True Britt is a best-selling autobiography, published in 1980, by the actress Britt Ekland.

Ekland describes her marriage with Peter Sellers, relationships with Rod Stewart and Lord Lichfield and affairs with, among others Warren Beatty and 'Count' Ascanio Cicogna, and discovering she was nearly bankrupt at a supposedly prolific time in her career.

Personal life
Ekland refers to Peter Sellers as 'Sellers', he in turn called her 'Britvic'.  She describes his obsessive behaviour and obsession with pleasing the Royal Family, both contributing factors in their ultimate divorce.

I would squirm with embarrassment at the demeaning lengths he would stoop to in order to ingratiate himself with the Royal family.  It was contemptible.

Their relationship did not end with divorce though.

Any thoughts I harboured that my divorce from Sellers would put an end to our relationship were premature.  Indeed, my relations with my ex-husband after our divorce were almost as bizarre as the marriage itself.

Ekland's relationship with Rod Stewart lasted for over two years during which time a continual contention was Stewart's Scrooge like attitude towards money.  Ekland is scathing of this aspect of Stewart's character.

It was true he (Rod Stewart) had bought our house on Carolwood.

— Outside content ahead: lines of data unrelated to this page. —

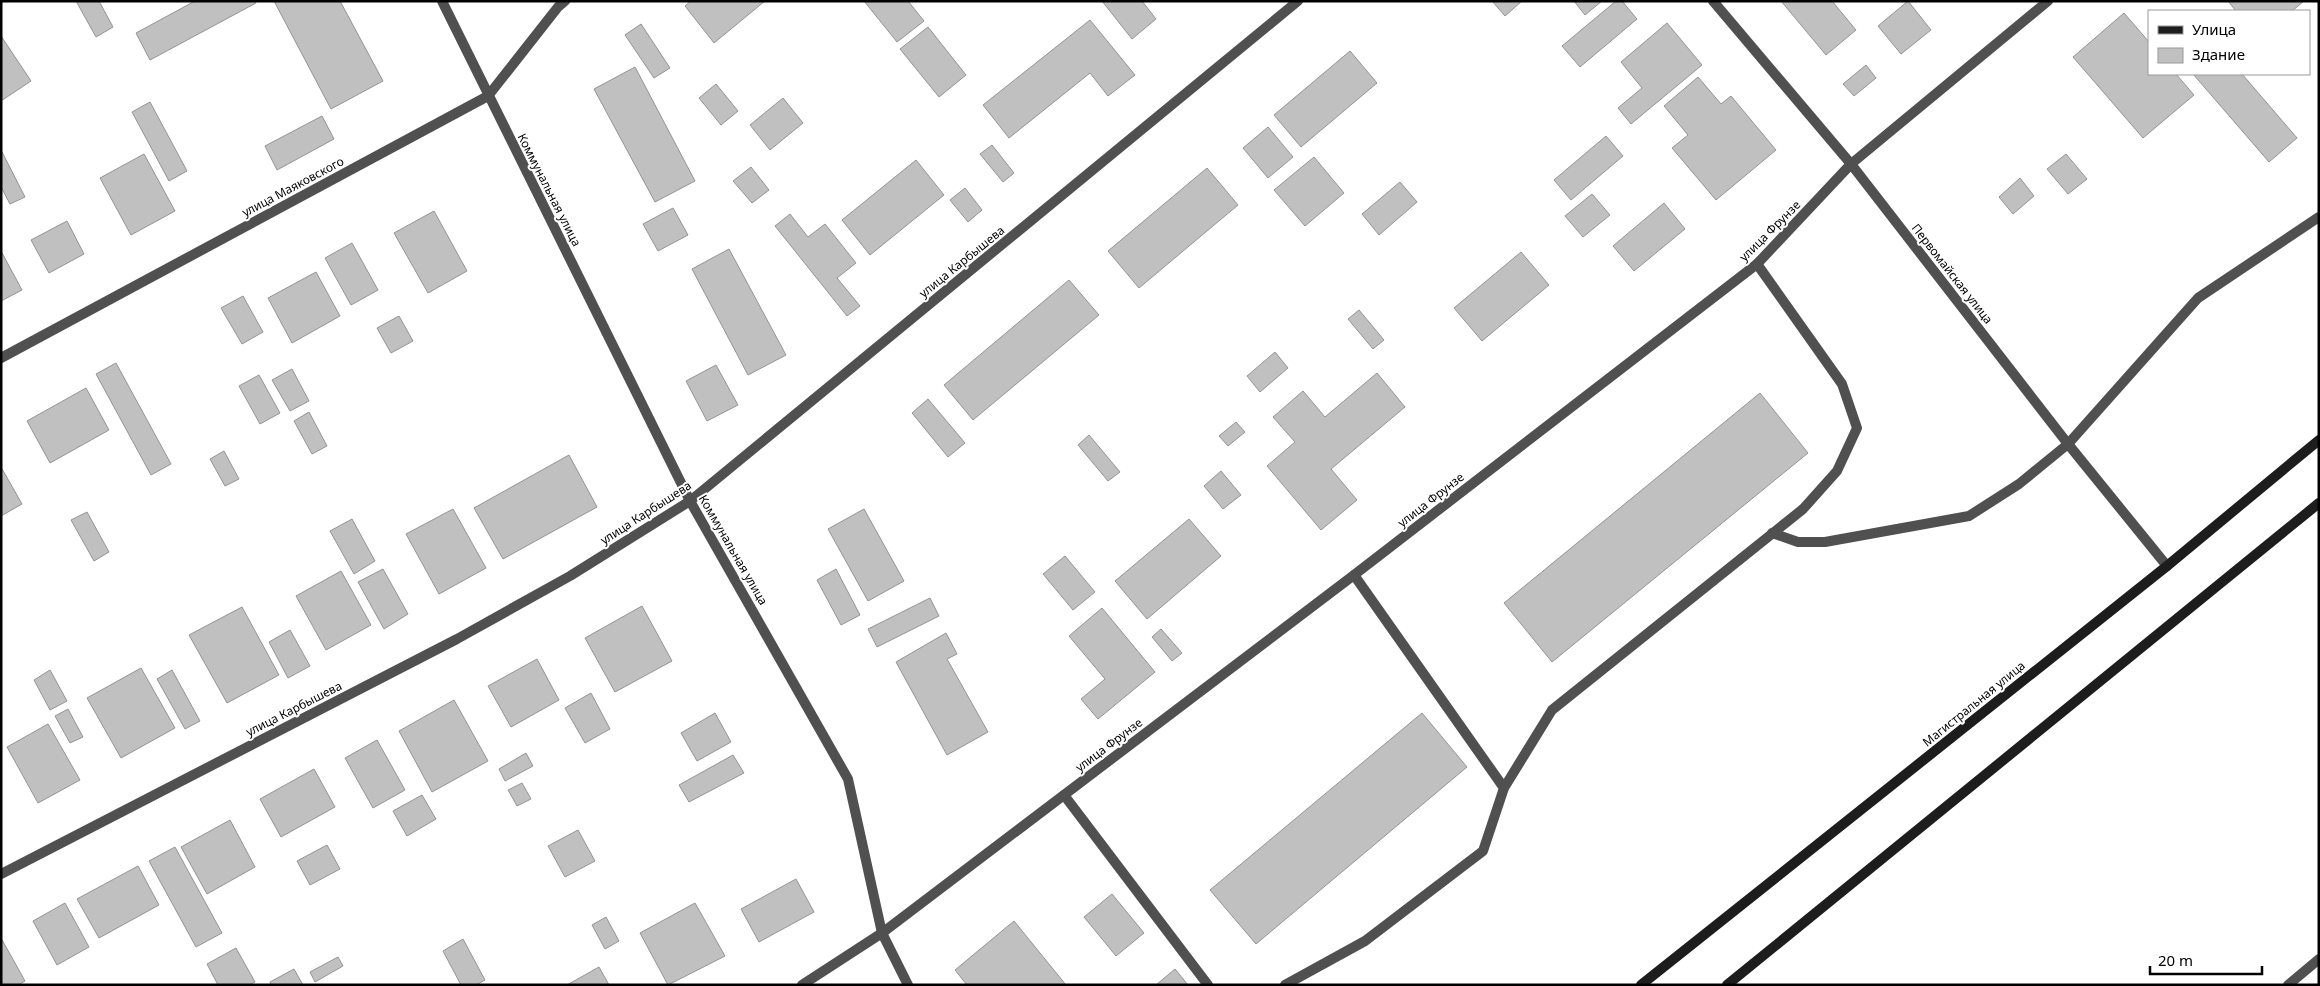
<svg xmlns="http://www.w3.org/2000/svg" width="2320" height="986" viewBox="0 0 2320 986" font-family="'Noto Sans',sans-serif">
<style>
.building{fill:#c0c0c0;stroke:#949494}
.lines{fill:none;stroke-linecap:round;stroke-linejoin:round}
.lane{stroke:#505050;stroke-width:10}
.street{stroke:#505050;stroke-width:10}
.secondary{stroke:#1d1d1d;stroke-width:10}
.labels{text-anchor:middle;stroke-width:4;stroke-linejoin:round;paint-order:stroke}
.street-label{font-size:12px;fill:#000;stroke:#fff}
</style>
<rect width="100%" height="100%" fill="#fff"/>
<g class="building">
<polygon points="76,1 99,1 113,27 96,37"/>
<polygon points="195,1 255,1 256,3 150,60 136,33"/>
<polygon points="274,1 340,1 383,81 331,109"/>
<polygon points="691,1 765,1 714,43 685,6"/>
<polygon points="864,1 908,1 924,21 897,42"/>
<polygon points="1102,1 1142,1 1156,19 1132,39"/>
<polygon points="1492,1 1522,1 1505,16"/>
<polygon points="1574,1 1602,1 1585,15"/>
<polygon points="1616,1 1622,1 1637,19 1580,67 1562,46"/>
<polygon points="1781,1 1832,1 1856,30 1826,55"/>
<polygon points="1908,1 1931,30 1901,54 1878,26"/>
<polygon points="2228,1 2304,1 2292,11 2236,11"/>
<polygon points="2124,13 2149,42 2149,74 2176,74 2194,95 2143,138 2073,57"/>
<polygon points="1090,20 1135,75 1108,96 1090,73 1009,138 983,105"/>
<polygon points="1667,23 1702,65 1631,124 1618,108 1642,88 1621,62"/>
<polygon points="641,24 670,68 654,78 625,35"/>
<polygon points="928,27 966,75 939,97 900,49"/>
<polygon points="1,36 31,81 1,101"/>
<polygon points="1350,51 1377,83 1301,147 1274,115"/>
<polygon points="1866,65 1876,78 1854,96 1843,84"/>
<polygon points="635,67 695,181 655,202 594,89"/>
<polygon points="2193,74 2242,74 2297,138 2269,162"/>
<polygon points="1698,77 1721,104 1731,96 1776,150 1716,200 1672,148 1688,135 1664,106"/>
<polygon points="716,84 738,111 721,125 699,98"/>
<polygon points="783,98 803,123 770,150 750,125"/>
<polygon points="150,102 187,171 169,181 132,112"/>
<polygon points="322,116 334,139 277,170 265,146"/>
<polygon points="1268,127 1293,157 1268,178 1243,148"/>
<polygon points="1606,136 1623,156 1571,200 1554,180"/>
<polygon points="992,145 1014,173 1003,182 980,154"/>
<polygon points="1,150 25,197 10,204 1,187"/>
<polygon points="144,154 175,211 131,235 100,178"/>
<polygon points="2066,154 2087,179 2068,194 2047,169"/>
<polygon points="1314,157 1344,193 1305,226 1274,190"/>
<polygon points="916,160 944,195 870,255 842,220"/>
<polygon points="751,167 769,190 752,203 733,181"/>
<polygon points="1207,168 1238,205 1139,288 1108,251"/>
<polygon points="2020,178 2034,196 2013,214 1999,197"/>
<polygon points="1400,182 1417,202 1379,235 1362,214"/>
<polygon points="965,188 982,210 968,222 950,200"/>
<polygon points="1592,194 1610,215 1583,237 1565,216"/>
<polygon points="1664,203 1685,229 1634,271 1613,246"/>
<polygon points="673,208 688,235 658,251 643,224"/>
<polygon points="434,211 467,271 428,293 394,233"/>
<polygon points="790,214 808,237 825,224 856,263 837,278 860,306 847,316 775,226"/>
<polygon points="67,221 84,254 49,273 31,240"/>
<polygon points="352,243 378,290 351,305 325,258"/>
<polygon points="729,249 786,355 748,375 692,269"/>
<polygon points="1,251 22,290 1,301"/>
<polygon points="1521,252 1549,285 1482,341 1454,308"/>
<polygon points="316,272 340,316 292,343 268,298"/>
<polygon points="1069,280 1099,315 973,420 944,385"/>
<polygon points="243,296 263,332 242,344 221,308"/>
<polygon points="1359,310 1384,340 1373,349 1348,319"/>
<polygon points="399,316 413,341 391,353 377,328"/>
<polygon points="1275,352 1288,368 1260,392 1247,376"/>
<polygon points="116,363 171,464 151,475 96,374"/>
<polygon points="716,365 738,405 707,421 686,381"/>
<polygon points="292,369 309,401 290,411 272,380"/>
<polygon points="1377,373 1405,407 1331,469 1357,500 1321,530 1267,466 1295,442 1273,417 1303,391 1325,417"/>
<polygon points="259,375 280,413 260,424 239,386"/>
<polygon points="86,388 109,430 50,463 27,421"/>
<polygon points="1760,393 1808,453 1552,662 1504,603"/>
<polygon points="928,399 965,443 948,457 912,413"/>
<polygon points="309,412 327,446 312,454 294,421"/>
<polygon points="1236,422 1245,432 1228,446 1219,436"/>
<polygon points="1089,435 1120,472 1108,481 1078,445"/>
<polygon points="224,451 239,479 225,486 210,459"/>
<polygon points="569,455 597,507 503,559 474,508"/>
<polygon points="1,467 22,504 1,516"/>
<polygon points="1221,471 1241,495 1223,509 1204,486"/>
<polygon points="453,509 486,568 439,594 406,534"/>
<polygon points="864,509 904,581 868,601 828,529"/>
<polygon points="87,512 109,552 94,561 71,520"/>
<polygon points="352,519 375,561 354,574 330,531"/>
<polygon points="1189,519 1221,556 1147,619 1115,581"/>
<polygon points="1065,556 1095,592 1073,610 1043,574"/>
<polygon points="383,569 408,614 384,629 358,582"/>
<polygon points="836,569 860,615 841,625 817,580"/>
<polygon points="341,571 371,625 326,650 296,596"/>
<polygon points="930,598 939,616 877,647 868,629"/>
<polygon points="642,606 672,661 615,692 585,638"/>
<polygon points="242,607 279,675 227,703 189,635"/>
<polygon points="1102,608 1155,672 1098,719 1081,699 1105,679 1069,636"/>
<polygon points="1161,629 1182,653 1172,661 1152,637"/>
<polygon points="290,630 310,666 288,678 269,642"/>
<polygon points="946,633 957,654 947,659 988,732 947,755 896,662"/>
<polygon points="537,659 559,700 511,727 488,686"/>
<polygon points="141,668 175,728 121,758 87,698"/>
<polygon points="50,670 67,701 50,710 34,680"/>
<polygon points="172,670 200,721 185,729 157,679"/>
<polygon points="591,693 610,729 585,743 565,708"/>
<polygon points="454,700 488,761 432,792 399,731"/>
<polygon points="68,709 83,737 70,743 55,716"/>
<polygon points="715,713 731,742 697,761 681,733"/>
<polygon points="1422,713 1467,767 1256,944 1210,890"/>
<polygon points="48,724 80,780 38,803 7,747"/>
<polygon points="377,740 405,790 373,808 345,758"/>
<polygon points="526,753 533,766 505,781 499,769"/>
<polygon points="733,755 744,773 689,802 679,785"/>
<polygon points="314,769 335,807 281,837 260,799"/>
<polygon points="522,783 531,799 517,806 508,790"/>
<polygon points="422,795 436,819 407,836 393,811"/>
<polygon points="230,820 255,867 207,894 181,847"/>
<polygon points="578,830 595,861 565,877 548,846"/>
<polygon points="327,845 340,869 310,885 297,861"/>
<polygon points="175,847 222,933 196,947 149,861"/>
<polygon points="138,866 159,905 99,938 77,899"/>
<polygon points="796,879 814,912 759,942 741,909"/>
<polygon points="1112,894 1144,933 1116,956 1084,917"/>
<polygon points="65,903 89,947 57,965 33,921"/>
<polygon points="695,903 725,956 668,985 640,933"/>
<polygon points="606,917 619,941 605,949 592,925"/>
<polygon points="1014,921 1066,985 967,985 955,970"/>
<polygon points="1,938 25,981 18,985 1,985"/>
<polygon points="463,939 485,980 476,985 461,985 443,951"/>
<polygon points="236,948 255,982 249,985 218,985 207,964"/>
<polygon points="338,957 343,966 315,982 310,972"/>
<polygon points="599,967 609,985 567,985"/>
<polygon points="294,969 303,985 271,985 270,982"/>
<polygon points="1175,969 1188,985 1156,985"/>
</g>
<g class="lines">
<g class="lane">
<polyline points="1772,533 1798,542 1825,542 1969,516 2019,484 2068,444 2198,298 2319,217"/>
<polyline points="1354,575 1504,788"/>
<polyline points="1064,795 1208,985"/>
<polyline points="1285,985 1365,941 1483,851 1504,788 1552,710 1803,509 1837,471 1857,428 1842,384 1757,264"/>
<polyline points="2288,985 2319,959"/>
</g>
<g class="street">
<polyline points="442,1 690,501 848,779 882,933 908,985"/>
<polyline points="1713,1 1851,164 2068,444 2167,566"/>
<polyline points="1,358 488,96 558,7 565,1"/>
<polyline points="1,874 457,639 570,576 690,501 1298,1"/>
<polyline points="802,985 882,933 1354,575 1757,264 1851,164 2048,1"/>
</g>
<g class="secondary">
<polyline points="1641,985 2167,566 2319,440"/>
<polyline points="1727,985 2319,503"/>
</g>
</g>
<g class="labels">
<g class="street-label">
<text transform="translate(293 187) rotate(-28)" y="4">улица Маяковского</text>
<text transform="translate(549 190) rotate(63)" y="4">Коммунальная улица</text>
<text transform="translate(1770 231) rotate(-45)" y="4">улица Фрунзе</text>
<text transform="translate(962 262) rotate(-39)" y="4">улица Карбышева</text>
<text transform="translate(1952 274) rotate(52)" y="4">Первомайская улица</text>
<text transform="translate(1431 500) rotate(-38)" y="4">улица Фрунзе</text>
<text transform="translate(646 513) rotate(-33)" y="4">улица Карбышева</text>
<text transform="translate(733 550) rotate(60)" y="4">Коммунальная улица</text>
<text transform="translate(1974 704) rotate(-39)" y="4">Магистральная улица</text>
<text transform="translate(294 709) rotate(-27)" y="4">улица Карбышева</text>
<text transform="translate(1109 745) rotate(-37)" y="4">улица Фрунзе</text>
</g>
</g>
<rect width="2320" height="986" fill="none" stroke="#000000" stroke-width="5"/>
<rect x="2148" y="10" width="162" height="65" fill="#ffffff" stroke="#999999"/>
<rect x="2158" y="26" width="25" height="8" fill="#1d1d1d" stroke="#999999"/>
<text x="2192" y="35" font-size="15" fill="#000000">Улица</text>
<rect x="2158" y="48" width="25" height="15" fill="#c0c0c0" stroke="#999999"/>
<text x="2192" y="60" font-size="15" fill="#000000">Здание</text>
<path d="M2150 966v8h112v-8" fill="none" stroke="#000000" stroke-width="2.5"/>
<text x="2158" y="966" font-size="15" fill="#000000" stroke="#ffffff" stroke-width="4" paint-order="stroke">20 m</text>
</svg>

But the day to day running of the house fell to me and I could not charge all of the bills to Rod.  He even protested bitterly if I didn't buy the groceries at the cheapest store in town!  I also paid Rod a hundred dollars a month for the upkeep of my two children while we lived in the household together and, of course, I took care of the nanny's wages.

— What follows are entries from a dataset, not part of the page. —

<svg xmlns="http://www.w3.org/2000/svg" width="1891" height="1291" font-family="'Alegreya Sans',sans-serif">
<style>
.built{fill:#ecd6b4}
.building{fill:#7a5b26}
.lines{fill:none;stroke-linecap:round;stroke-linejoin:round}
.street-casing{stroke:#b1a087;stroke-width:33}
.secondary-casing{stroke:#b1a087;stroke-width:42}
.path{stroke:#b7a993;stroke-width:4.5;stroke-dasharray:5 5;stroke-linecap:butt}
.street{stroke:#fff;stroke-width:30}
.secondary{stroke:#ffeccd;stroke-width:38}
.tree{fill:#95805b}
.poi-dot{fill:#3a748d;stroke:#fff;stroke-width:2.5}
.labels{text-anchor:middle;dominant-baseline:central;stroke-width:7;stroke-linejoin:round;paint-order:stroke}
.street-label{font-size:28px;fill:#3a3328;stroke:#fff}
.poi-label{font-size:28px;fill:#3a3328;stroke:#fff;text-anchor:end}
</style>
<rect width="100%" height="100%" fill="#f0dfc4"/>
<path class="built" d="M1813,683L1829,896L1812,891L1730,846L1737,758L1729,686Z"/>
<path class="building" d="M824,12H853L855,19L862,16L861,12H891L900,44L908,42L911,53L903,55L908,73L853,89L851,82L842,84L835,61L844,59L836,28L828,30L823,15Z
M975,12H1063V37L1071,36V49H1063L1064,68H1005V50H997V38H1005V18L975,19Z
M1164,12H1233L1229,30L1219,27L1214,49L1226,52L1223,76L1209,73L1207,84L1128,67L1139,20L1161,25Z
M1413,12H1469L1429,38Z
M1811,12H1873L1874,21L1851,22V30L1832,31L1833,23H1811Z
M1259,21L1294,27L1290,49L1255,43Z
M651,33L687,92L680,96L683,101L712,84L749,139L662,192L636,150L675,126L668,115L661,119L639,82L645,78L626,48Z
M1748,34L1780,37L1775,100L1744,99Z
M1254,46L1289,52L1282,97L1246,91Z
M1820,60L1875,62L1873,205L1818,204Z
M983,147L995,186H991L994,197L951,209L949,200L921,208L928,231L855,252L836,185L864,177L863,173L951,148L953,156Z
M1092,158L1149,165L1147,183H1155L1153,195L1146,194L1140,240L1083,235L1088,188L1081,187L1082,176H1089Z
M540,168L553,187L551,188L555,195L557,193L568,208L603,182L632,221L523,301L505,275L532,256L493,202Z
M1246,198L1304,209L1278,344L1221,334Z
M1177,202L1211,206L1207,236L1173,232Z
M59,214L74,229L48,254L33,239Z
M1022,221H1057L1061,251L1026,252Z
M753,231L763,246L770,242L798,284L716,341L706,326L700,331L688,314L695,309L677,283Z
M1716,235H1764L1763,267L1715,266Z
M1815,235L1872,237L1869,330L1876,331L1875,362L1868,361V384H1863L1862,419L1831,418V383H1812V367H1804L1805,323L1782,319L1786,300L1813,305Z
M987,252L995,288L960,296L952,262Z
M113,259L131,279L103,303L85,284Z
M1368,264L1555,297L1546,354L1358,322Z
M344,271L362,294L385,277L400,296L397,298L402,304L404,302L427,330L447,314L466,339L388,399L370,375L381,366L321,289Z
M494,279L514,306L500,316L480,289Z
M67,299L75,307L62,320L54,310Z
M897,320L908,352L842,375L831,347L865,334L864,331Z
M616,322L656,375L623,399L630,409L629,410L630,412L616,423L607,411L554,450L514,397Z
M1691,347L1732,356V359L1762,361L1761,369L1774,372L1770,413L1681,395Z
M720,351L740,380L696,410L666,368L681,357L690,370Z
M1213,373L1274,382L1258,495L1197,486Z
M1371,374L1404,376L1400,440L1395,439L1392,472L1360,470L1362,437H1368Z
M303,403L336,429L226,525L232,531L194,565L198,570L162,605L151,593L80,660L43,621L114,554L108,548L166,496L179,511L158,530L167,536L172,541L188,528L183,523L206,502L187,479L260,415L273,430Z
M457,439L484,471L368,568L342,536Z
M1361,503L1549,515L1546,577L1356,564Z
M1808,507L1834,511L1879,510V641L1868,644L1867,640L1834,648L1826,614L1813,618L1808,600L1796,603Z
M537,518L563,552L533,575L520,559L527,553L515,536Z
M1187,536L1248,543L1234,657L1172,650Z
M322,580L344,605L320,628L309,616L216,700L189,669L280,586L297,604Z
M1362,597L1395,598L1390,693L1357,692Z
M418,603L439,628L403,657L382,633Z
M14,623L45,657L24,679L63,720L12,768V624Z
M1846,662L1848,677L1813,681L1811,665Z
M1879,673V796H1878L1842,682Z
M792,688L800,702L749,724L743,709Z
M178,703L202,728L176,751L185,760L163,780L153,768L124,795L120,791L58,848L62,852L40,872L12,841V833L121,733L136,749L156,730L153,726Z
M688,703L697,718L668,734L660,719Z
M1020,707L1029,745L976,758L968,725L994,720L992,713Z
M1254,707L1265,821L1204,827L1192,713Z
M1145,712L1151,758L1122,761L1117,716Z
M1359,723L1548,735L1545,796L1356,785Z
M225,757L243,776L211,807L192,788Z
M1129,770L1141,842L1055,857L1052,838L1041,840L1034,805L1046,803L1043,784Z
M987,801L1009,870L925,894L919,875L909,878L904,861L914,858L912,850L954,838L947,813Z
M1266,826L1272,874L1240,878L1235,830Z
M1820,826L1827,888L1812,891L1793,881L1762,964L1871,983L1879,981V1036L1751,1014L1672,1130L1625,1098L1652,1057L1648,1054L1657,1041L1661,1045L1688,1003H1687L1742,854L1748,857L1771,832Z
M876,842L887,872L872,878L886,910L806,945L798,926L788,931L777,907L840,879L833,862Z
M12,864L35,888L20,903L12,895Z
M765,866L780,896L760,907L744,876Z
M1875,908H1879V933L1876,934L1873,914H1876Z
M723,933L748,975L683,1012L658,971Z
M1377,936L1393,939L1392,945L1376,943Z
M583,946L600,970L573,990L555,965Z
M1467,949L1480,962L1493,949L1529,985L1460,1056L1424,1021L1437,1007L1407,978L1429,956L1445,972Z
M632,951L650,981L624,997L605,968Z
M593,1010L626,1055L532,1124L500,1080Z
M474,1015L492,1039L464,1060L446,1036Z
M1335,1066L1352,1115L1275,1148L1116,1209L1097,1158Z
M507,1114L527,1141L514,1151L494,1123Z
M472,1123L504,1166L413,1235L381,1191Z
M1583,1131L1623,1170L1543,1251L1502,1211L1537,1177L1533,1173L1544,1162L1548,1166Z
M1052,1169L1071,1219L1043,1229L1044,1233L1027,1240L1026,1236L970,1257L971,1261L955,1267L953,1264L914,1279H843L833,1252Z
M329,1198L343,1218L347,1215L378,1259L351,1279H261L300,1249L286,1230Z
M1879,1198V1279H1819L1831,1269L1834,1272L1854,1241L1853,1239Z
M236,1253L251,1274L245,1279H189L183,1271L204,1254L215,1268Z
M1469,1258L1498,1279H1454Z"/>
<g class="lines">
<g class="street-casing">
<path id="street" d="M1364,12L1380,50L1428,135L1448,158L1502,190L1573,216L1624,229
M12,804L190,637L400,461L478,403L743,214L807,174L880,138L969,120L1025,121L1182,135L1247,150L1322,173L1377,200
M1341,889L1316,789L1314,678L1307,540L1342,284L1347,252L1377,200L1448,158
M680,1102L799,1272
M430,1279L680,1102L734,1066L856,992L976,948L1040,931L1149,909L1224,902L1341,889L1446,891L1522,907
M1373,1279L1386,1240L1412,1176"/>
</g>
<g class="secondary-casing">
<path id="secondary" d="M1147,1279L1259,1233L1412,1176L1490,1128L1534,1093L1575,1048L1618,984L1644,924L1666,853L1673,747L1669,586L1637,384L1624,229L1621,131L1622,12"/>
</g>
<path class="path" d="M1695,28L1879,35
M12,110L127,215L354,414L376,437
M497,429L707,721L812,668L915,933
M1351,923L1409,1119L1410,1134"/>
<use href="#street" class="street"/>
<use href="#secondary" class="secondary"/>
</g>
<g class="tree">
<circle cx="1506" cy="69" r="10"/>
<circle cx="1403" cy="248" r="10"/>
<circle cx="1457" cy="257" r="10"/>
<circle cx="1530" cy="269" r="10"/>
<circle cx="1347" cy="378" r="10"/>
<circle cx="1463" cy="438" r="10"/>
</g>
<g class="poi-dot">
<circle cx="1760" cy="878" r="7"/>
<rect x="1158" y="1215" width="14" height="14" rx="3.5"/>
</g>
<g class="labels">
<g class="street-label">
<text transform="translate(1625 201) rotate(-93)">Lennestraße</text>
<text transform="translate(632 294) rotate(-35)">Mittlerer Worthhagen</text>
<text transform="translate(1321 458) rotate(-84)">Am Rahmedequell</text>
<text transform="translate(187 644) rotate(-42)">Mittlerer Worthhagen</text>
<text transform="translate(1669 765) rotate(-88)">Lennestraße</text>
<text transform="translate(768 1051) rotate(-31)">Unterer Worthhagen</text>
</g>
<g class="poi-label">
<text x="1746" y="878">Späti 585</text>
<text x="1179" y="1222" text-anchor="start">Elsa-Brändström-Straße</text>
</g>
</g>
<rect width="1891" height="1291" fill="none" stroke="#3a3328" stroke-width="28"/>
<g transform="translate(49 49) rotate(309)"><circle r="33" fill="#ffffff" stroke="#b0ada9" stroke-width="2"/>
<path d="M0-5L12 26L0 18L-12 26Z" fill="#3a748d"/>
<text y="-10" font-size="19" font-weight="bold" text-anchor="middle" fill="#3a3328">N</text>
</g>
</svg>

Rod liked to play the genial dinner host but he was at his most magnanimous if others were picking up the tab ... Birthdays and seasonal festivities rarely prompted Rod to buy presents.  In order for him not to feel any kind of embarrassment among his friends and relatives, I would have to buy the necessary gifts and sign the card in his name.

Our telephone bill was always a headache ... Once all three of our lines were cut off and we had to pay 240 dollars to get them plugged back in again.